NBCU is just one of the companies that touted new AI features in the 2024 Upfronts. Earlier this week at Disney’s upfront, Rita Ferro, Disney’s global head of advertising, said Disney’s Magic Words advertising product “ties mood to messaging.” NBCU and Disney first mentioned their new features earlier this year.

“The technology analyzes scenes across Disney’s vast library, and then serves advertising around that specific emotion or cultural touchpoint,” Ferro said. “It’s just one example – there’s so much more innovation to come. All viewer-first and all allows for new products and action while they stream using the remote or phone.”

AI-enabled tools for everything from contextual targeting to shoppable ads also came up during upfronts hosted by YouTube, Amazon and Warner Bros Discovery. Using generative AI for audience targeting also came a few weeks ago in pitches from digital media companies during the 2024 Newfronts. Google has a new generative AI feature for finding adjacent audiences advertisers might not have thought to show ads to. Others that announced new AI audience tools at the Newfronts include Canela, Samsung and Samba TV.

There are a lot of other steps that go into creating generative AI tools for audience targeting — from cleaning and labeling data to finding ways to scale insights not just from language models but also visual AI models that analyze the content. There are also safeguards to put in place for privacy protections and structures to make sure the AI models don’t hallucinate and provide inaccurate results or create the wrong associations for audience segments. Companies also need to check for biases in both the data and the large language models. For example, a TV series from the 1990s in a network’s content portfolio might have different biases that are no longer accurate or appropriate. 
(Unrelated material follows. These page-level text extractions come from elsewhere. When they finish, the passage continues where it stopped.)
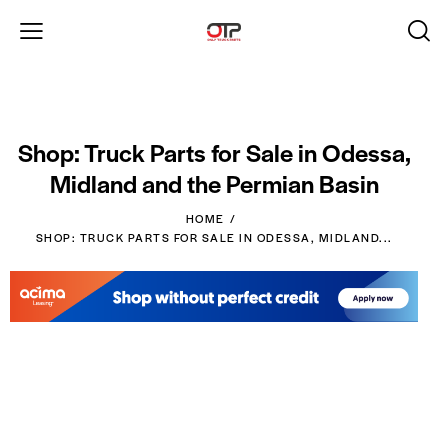
Shop: Truck Parts for Sale in Odessa,
Midland and the Permian Basin
HOME
SHOP: TRUCK PARTS FOR SALE IN ODESSA, MIDLAND...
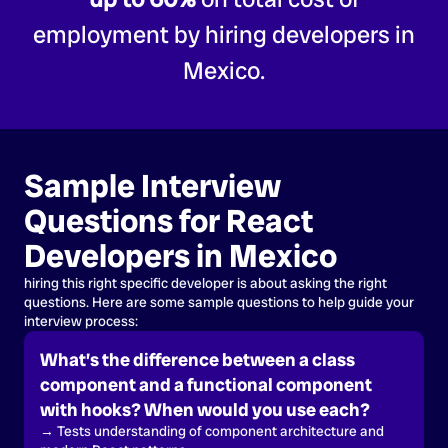
employment by hiring developers in
Mexico.
Sample Interview
Questions for React
Developers in Mexico
hiring this right specific developer is about asking the right
questions. Here are some sample questions to help guide your
interview process:
What’s the difference between a class
component and a functional component
with hooks? When would you use each?
→ Tests understanding of component architecture and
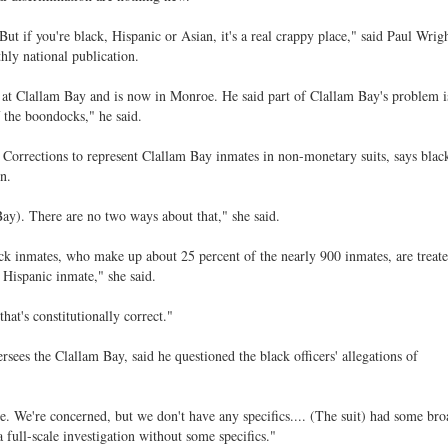
ut if you're black, Hispanic or Asian, it's a real crappy place," said Paul Wrigh
hly national publication.
s at Clallam Bay and is now in Monroe. He said part of Clallam Bay's problem is
f the boondocks," he said.
 Corrections to represent Clallam Bay inmates in non-monetary suits, says blac
n.
Bay). There are no two ways about that," she said.
k inmates, who make up about 25 percent of the nearly 900 inmates, are treated
 Hispanic inmate," she said.
that's constitutionally correct."
sees the Clallam Bay, said he questioned the black officers' allegations of
rue. We're concerned, but we don't have any specifics.... (The suit) had some bro
 full-scale investigation without some specifics."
“The sequence by which something happens, the order in which something happens is super critical when you want to do this in a fine-grained context,” said Vyas Sekar, chief data officer at Conviva. “That’s the hard part. Machine Learning models can inspect the scene and tell you there are yellow sneakers from Nike on a screen, but you need to see that in the context of whether you’re watching a sports game or whether you’re watching some video and what you did before.”

There are still plenty of risks. In a separate report from Forrester published this month, 60% of U.S. marketing and advertising decision-leaders surveyed said they were concerned using generative AI in their marketing could create false or inaccurate information. However, the research firm also noted that some marketers using generative AI tools for ads are seeing higher click-through rates and lower acquisition costs.

Beyond AI-generated CTV audience segments, CTV ad creative could also become powered by AI video models like OpenAI’s Sora and Google’s newly debuted Veo that debuted this week at Google I/O. The production capabilities aren’t yet ready for prime time on addressable TV, said Forrester marketing analyst Jay Pattisall. However, he added that could change fast in the industry’s current pace of innovation. According to Forrester, marketing investments in generative AI could total $23.4 billion by the end of 2024 and reach $28 billion by 2025.

“Once genAI video technologies come out of beta they will easily power bespoke, brand specific models to execute in CTV,” Pattisall said. “The concept of Brand AI Models is to execute campaigns leveraging audience data and inventory data from historical campaigns to produce content for the right audience, right channel, conveying the right message.”